(Hardware project source files)
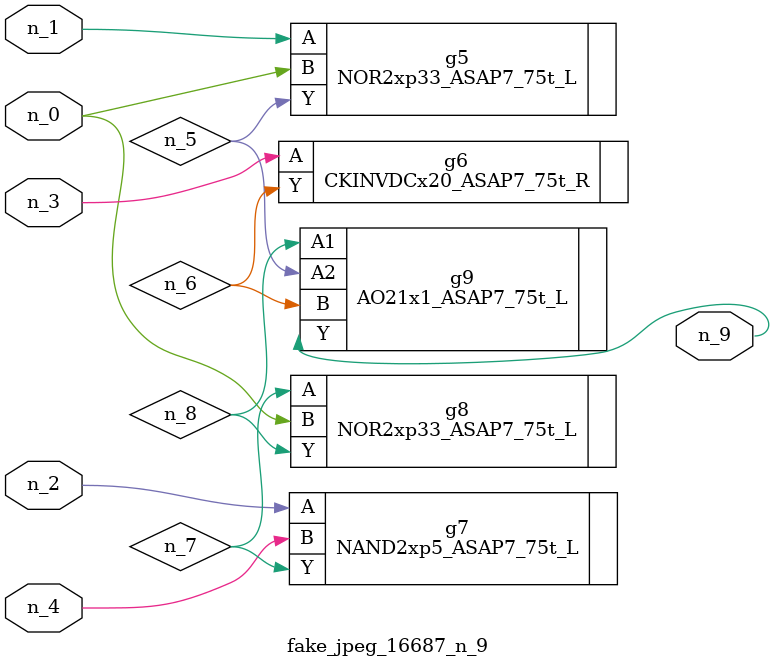
<source format=v>
module fake_jpeg_16687_n_9 (n_3, n_2, n_1, n_0, n_4, n_9);

input n_3;
input n_2;
input n_1;
input n_0;
input n_4;

output n_9;

wire n_8;
wire n_6;
wire n_5;
wire n_7;

NOR2xp33_ASAP7_75t_L g5 ( 
.A(n_1),
.B(n_0),
.Y(n_5)
);

CKINVDCx20_ASAP7_75t_R g6 ( 
.A(n_3),
.Y(n_6)
);

NAND2xp5_ASAP7_75t_L g7 ( 
.A(n_2),
.B(n_4),
.Y(n_7)
);

NOR2xp33_ASAP7_75t_L g8 ( 
.A(n_7),
.B(n_0),
.Y(n_8)
);

AO21x1_ASAP7_75t_L g9 ( 
.A1(n_8),
.A2(n_5),
.B(n_6),
.Y(n_9)
);


endmodule
</source>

§ **Directive**: From the first line to the last, output the records exactly without pictures.

§ **Task result**:
<source format=v>
module fake_jpeg_16687_n_9 (n_3, n_2, n_1, n_0, n_4, n_9);

input n_3;
input n_2;
input n_1;
input n_0;
input n_4;

output n_9;

wire n_8;
wire n_6;
wire n_5;
wire n_7;

NOR2xp33_ASAP7_75t_L g5 ( 
.A(n_1),
.B(n_0),
.Y(n_5)
);

CKINVDCx20_ASAP7_75t_R g6 ( 
.A(n_3),
.Y(n_6)
);

NAND2xp5_ASAP7_75t_L g7 ( 
.A(n_2),
.B(n_4),
.Y(n_7)
);

NOR2xp33_ASAP7_75t_L g8 ( 
.A(n_7),
.B(n_0),
.Y(n_8)
);

AO21x1_ASAP7_75t_L g9 ( 
.A1(n_8),
.A2(n_5),
.B(n_6),
.Y(n_9)
);


endmodule
</source>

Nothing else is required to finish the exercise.